Work request.
Reproduce the text of the material below word for word, leaving out the pictures.

Given records.
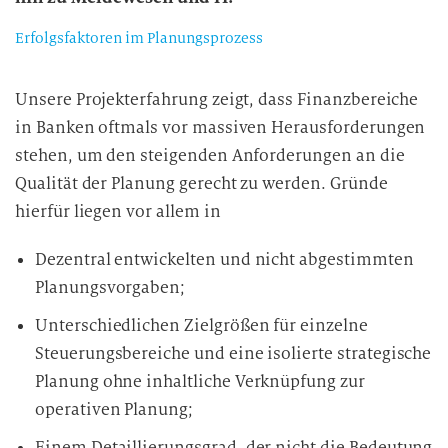
Erfolgsfaktoren im Planungsprozess
Unsere Projekterfahrung zeigt, dass Finanzbereiche
in Banken oftmals vor massiven Herausforderungen
stehen, um den steigenden Anforderungen an die
Qualität der Planung gerecht zu werden. Gründe
hierfür liegen vor allem in
Dezentral entwickelten und nicht abgestimmten
Planungsvorgaben;
Unterschiedlichen Zielgrößen für einzelne
Steuerungsbereiche und eine isolierte strategische
Planung ohne inhaltliche Verknüpfung zur
operativen Planung;
Einem Detaillierungsgrad, der nicht die Bedeutung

Your solution.
Erfolgsfaktoren im Planungsprozess
Unsere Projekterfahrung zeigt, dass Finanzbereiche
in Banken oftmals vor massiven Herausforderungen
stehen, um den steigenden Anforderungen an die
Qualität der Planung gerecht zu werden. Gründe
hierfür liegen vor allem in
Dezentral entwickelten und nicht abgestimmten
Planungsvorgaben;
Unterschiedlichen Zielgrößen für einzelne
Steuerungsbereiche und eine isolierte strategische
Planung ohne inhaltliche Verknüpfung zur
operativen Planung;
Einem Detaillierungsgrad, der nicht die Bedeutung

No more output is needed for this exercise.